See record of the December 12, 2006 hearing on ODC's motion to dismiss.
DISCUSSION
Section 1112 of the Bankruptcy Code, which governs dismissal of a bankruptcy case, provides in relevant part:
(b)(1) . . . on request of a party in interest . . . and after notice and a hearing, absent unusual circumstances specifically identified by the court that has established that the requested . . . dismissal is not in the best interests of creditors and the estate, the court shall . . . dismiss a case under this chapter . . . if the movant establishes cause.
ODC's motion states that this case was filed in bad faith because the debtor is not an operating entity, has no prospect for reorganization, and all of its debt arises out of litigation expenses.
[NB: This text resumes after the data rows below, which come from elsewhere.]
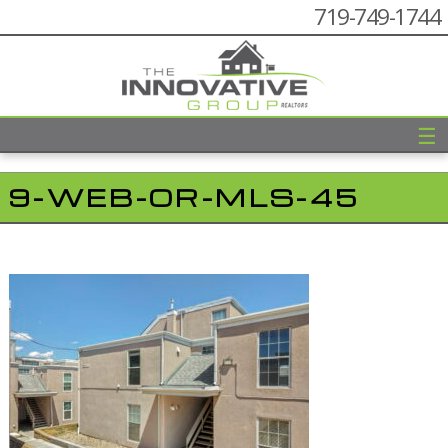
719-749-1744
☰
9-WEB-OR-MLS-45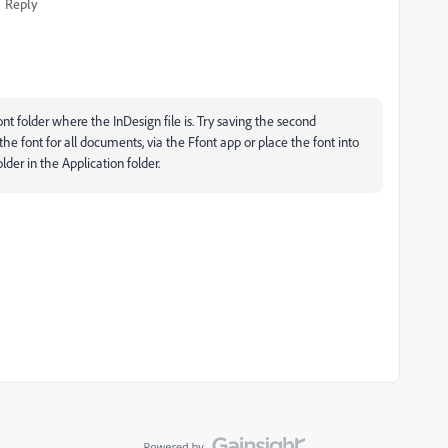
Reply
nt folder where the InDesign file is. Try saving the second
he font for all documents, via the Ffont app or place the font into
lder in the Application folder.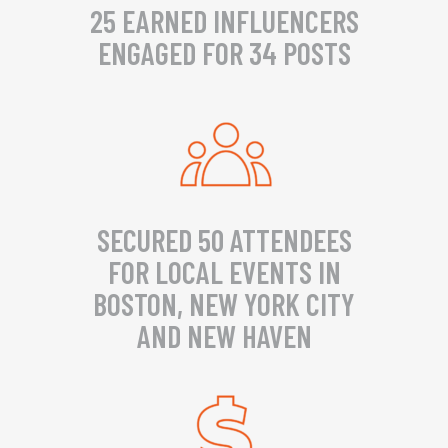
25 EARNED INFLUENCERS
ENGAGED FOR 34 POSTS
SECURED 50 ATTENDEES
FOR LOCAL EVENTS IN
BOSTON, NEW YORK CITY
AND NEW HAVEN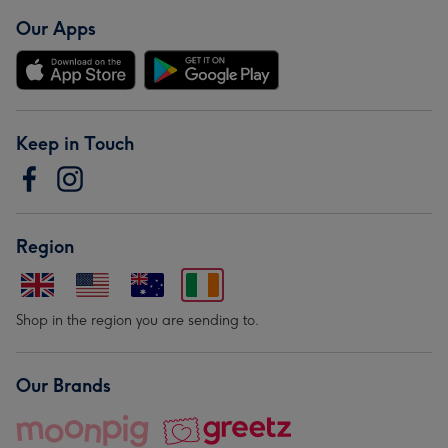
Our Apps
Keep in Touch
Region
Shop in the region you are sending to.
Our Brands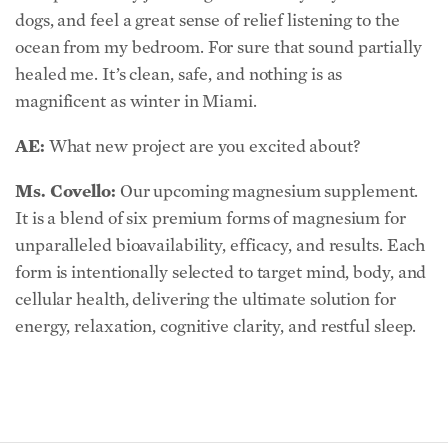
dogs, and feel a great sense of relief listening to the
ocean from my bedroom. For sure that sound partially
healed me. It’s clean, safe, and nothing is as
magnificent as winter in Miami.
AE:
What new project are you excited about?
Ms. Covello:
Our upcoming magnesium supplement.
It is a blend of six premium forms of magnesium for
unparalleled bioavailability, efficacy, and results. Each
form is intentionally selected to target mind, body, and
cellular health, delivering the ultimate solution for
energy, relaxation, cognitive clarity, and restful sleep.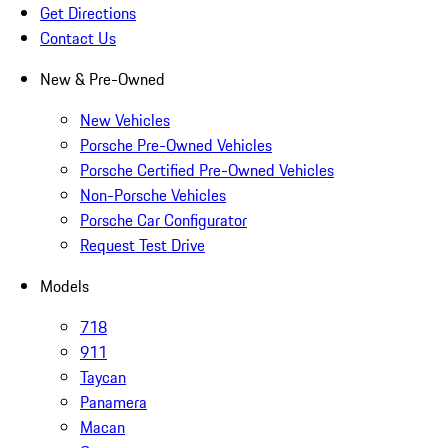
Get Directions
Contact Us
New & Pre-Owned
New Vehicles
Porsche Pre-Owned Vehicles
Porsche Certified Pre-Owned Vehicles
Non-Porsche Vehicles
Porsche Car Configurator
Request Test Drive
Models
718
911
Taycan
Panamera
Macan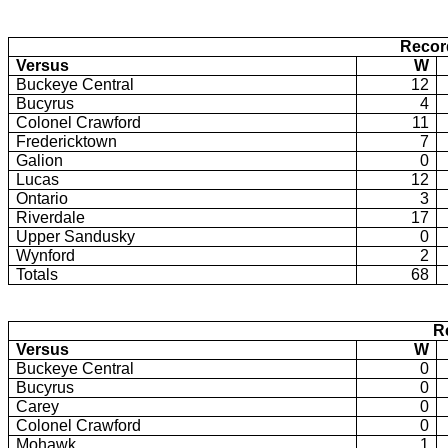
Recor
Versus
W
Buckeye Central
12
Bucyrus
4
Colonel Crawford
11
Fredericktown
7
Galion
0
Lucas
12
Ontario
3
Riverdale
17
Upper Sandusky
0
Wynford
2
Totals
68
R
Versus
W
Buckeye Central
0
Bucyrus
0
Carey
0
Colonel Crawford
0
Mohawk
1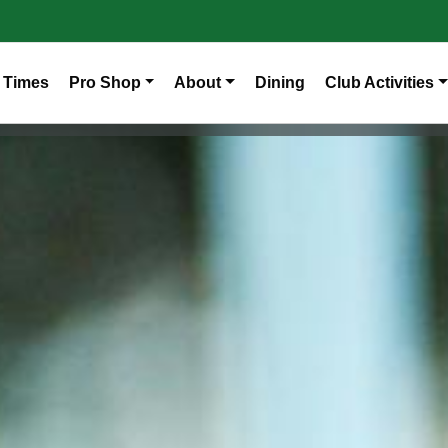
 Times
Pro Shop
About
Dining
Club Activities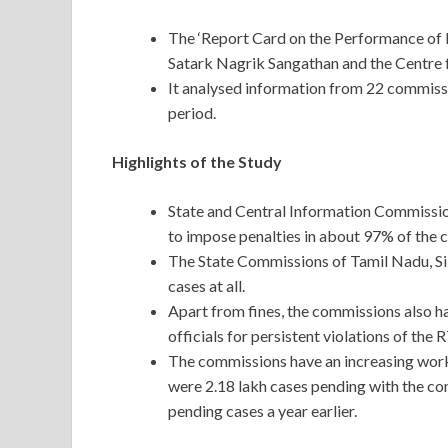
The ‘Report Card on the Performance of 
Satark Nagrik Sangathan and the Centre f
It analysed information from 22 commissi
period.
Highlights of the Study
State and Central Information Commission
to impose penalties in about 97% of the 
The State Commissions of Tamil Nadu, Si
cases at all.
Apart from fines, the commissions also h
officials for persistent violations of the
The commissions have an increasing workl
were 2.18 lakh cases pending with the co
pending cases a year earlier.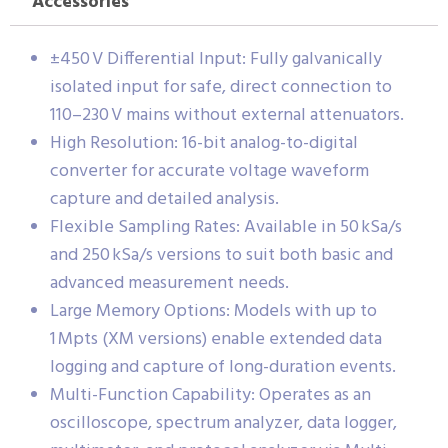
Accessories
±450 V Differential Input: Fully galvanically
isolated input for safe, direct connection to
110–230 V mains without external attenuators.
High Resolution: 16-bit analog-to-digital
converter for accurate voltage waveform
capture and detailed analysis.
Flexible Sampling Rates: Available in 50 kSa/s
and 250 kSa/s versions to suit both basic and
advanced measurement needs.
Large Memory Options: Models with up to
1 Mpts (XM versions) enable extended data
logging and capture of long-duration events.
Multi-Function Capability: Operates as an
oscilloscope, spectrum analyzer, data logger,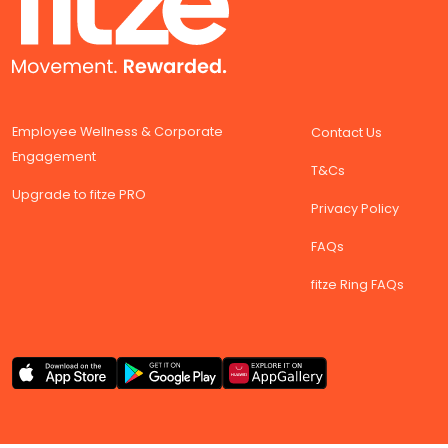
Employee Wellness & Corporate
Contact Us
Engagement
T&Cs
Upgrade to fitze PRO
Privacy Policy
FAQs
fitze Ring FAQs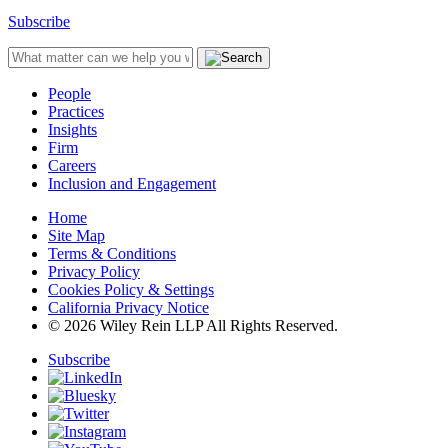
Subscribe
People
Practices
Insights
Firm
Careers
Inclusion and Engagement
Home
Site Map
Terms & Conditions
Privacy Policy
Cookies Policy & Settings
California Privacy Notice
© 2026 Wiley Rein LLP All Rights Reserved.
Subscribe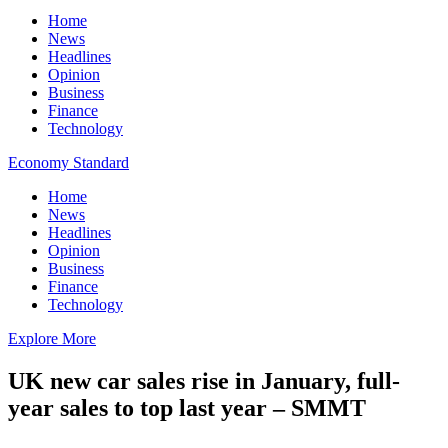
Home
News
Headlines
Opinion
Business
Finance
Technology
Economy Standard
Home
News
Headlines
Opinion
Business
Finance
Technology
Explore More
UK new car sales rise in January, full-
year sales to top last year – SMMT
ODC's Motion to Dismiss, dated 10/27/06, page 2. The motion also asserts that the motivation for commencing this case was to relitigate a controversy that has been decided by the May 16, 2003 order of the Supreme Court of the Bahamas and a February 11, 2004 American Arbitration Association award that was based on Bahamian law (collectively the "Bahamian Order"). Id. The debtor's November 21, 2006 objection states that it filed this case to protect the value of its ODC stock for the benefit of all creditors who will be paid in full upon the confirmation of an anticipated liquidating plan. Debtor's Objection to ODC's Motion to Dismiss, dated November 21, 2006, page 2.
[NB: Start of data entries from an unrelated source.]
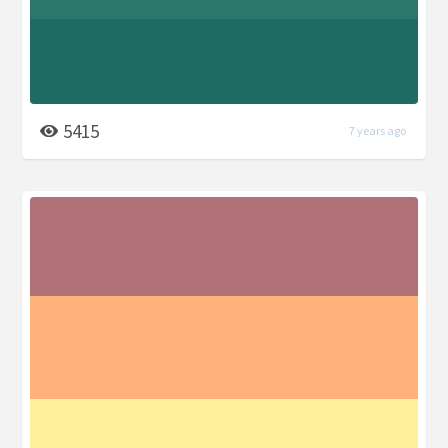
5415
7 years ago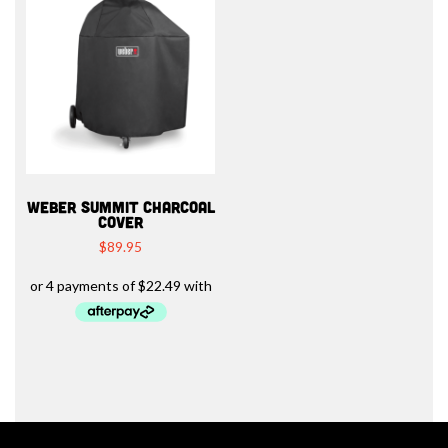
WEBER SUMMIT CHARCOAL
COVER
$
89.95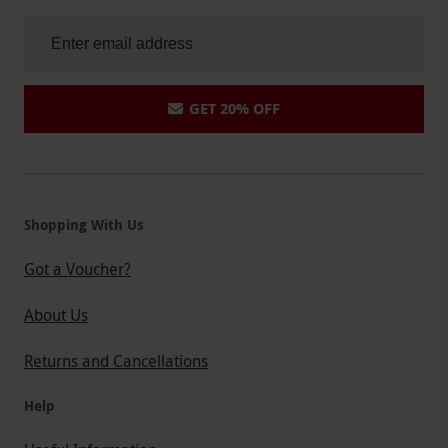
GET 20% OFF
Shopping With Us
Got a Voucher?
About Us
Returns and Cancellations
Help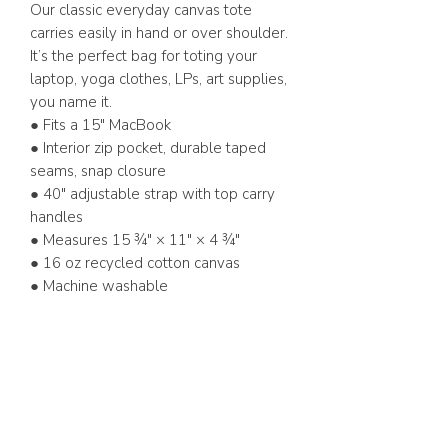
Our classic everyday canvas tote
carries easily in hand or over shoulder.
It’s the perfect bag for toting your
laptop, yoga clothes, LPs, art supplies,
you name it.
● Fits a 15" MacBook
● Interior zip pocket, durable taped
seams, snap closure
● 40" adjustable strap with top carry
handles
● Measures 15 ¾" × 11" × 4 ¾"
● 16 oz recycled cotton canvas
● Machine washable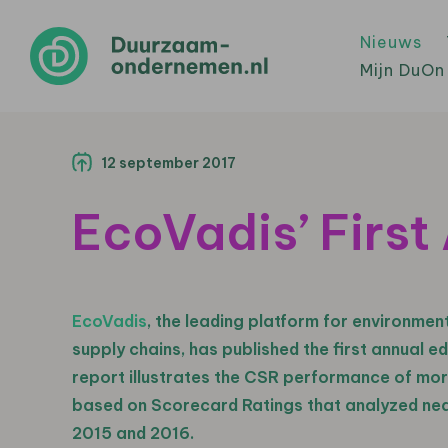
Nieuws
Mijn DuOn
12 september 2017
EcoVadis’ Firs
EcoVadis
, the leading platform for environmen
supply chains, has published the first annual ed
report illustrates the CSR performance of mo
based on Scorecard Ratings that analyzed nea
2015 and 2016.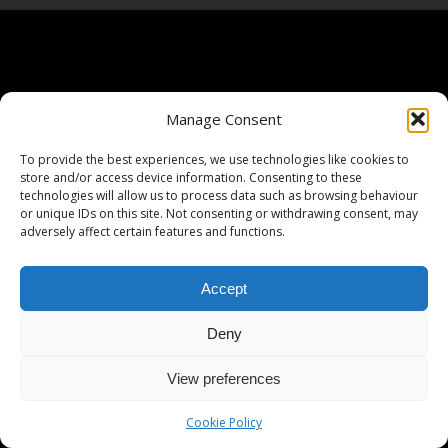
Manage Consent
To provide the best experiences, we use technologies like cookies to
store and/or access device information. Consenting to these
technologies will allow us to process data such as browsing behaviour
or unique IDs on this site. Not consenting or withdrawing consent, may
adversely affect certain features and functions.
Accept
Deny
View preferences
Cookie Policy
See also ODC's Exhibit Book In Support of Memorandum, filed October 27, 2006, Exhibits G, H, I, and J.
The undisputed facts that the debtor is not an operating entity, has no prospect for a rehabilitative reorganization, and has debts consisting of the costs of litigation do not, by themselves, establish cause for dismissal of this case. Liquidating plans, as contemplated here, are not per se filed in bad faith. In re Jartran, Inc., 886 F.2d 859, 868 (7th Cir. 1989) (liquidating plans permissible under Chapter 11); In re Deer Park, 136 B.R. 815, 818 (Bankr. Fed. App. 1992) ("liquidating plan qualifies as a reorganization under Chapter 11"); In re Sandy Ridge Dev. Corp., 881 F.2d 1346, 1352 (5th Cir. 1989) ("Although Chapter 11 is titled `Reorganization,' a plan may result in the liquidation of the debtor.").
Chapter 11 expressly provides for liquidating reorganization plans. 11 U.S.C. § 1123(a)(5)(D).
That leaves what appears to be the principal thrust of ODC's motion, i.e., this case was filed in bad faith because the debtor is attempting to use bankruptcy to relitigate a controversy that has been decided. That argument, if successful, would eliminate the debtor's opportunity to raise here the issue of the preclusive effect, under the doctrine of comity or other legal theory, of the Bahamian Order on the value of its ODC stock. See ODC's Exhibit Book, Exhibits G, H, I, J, N, O.
Thus the unusual circumstances to establish that ODC's motion is not in the best interest of creditors and the estate are that the debtor must be given an opportunity to challenge the preclusive effect of the Bahamian Order. Moreover, the debtor has argued that it intends to preserve the fair market value of its ODC stock and pay all allowed claims under a liquidating plan.
See record of the December 12, 2006 hearing on ODC's motion to dismiss.
CONCLUSION
For the foregoing reasons, ODC's motion to dismiss is denied, and for the same reasons, its motions for abstention and relief from the automatic stay are denied, and IT IS SO ORDERED.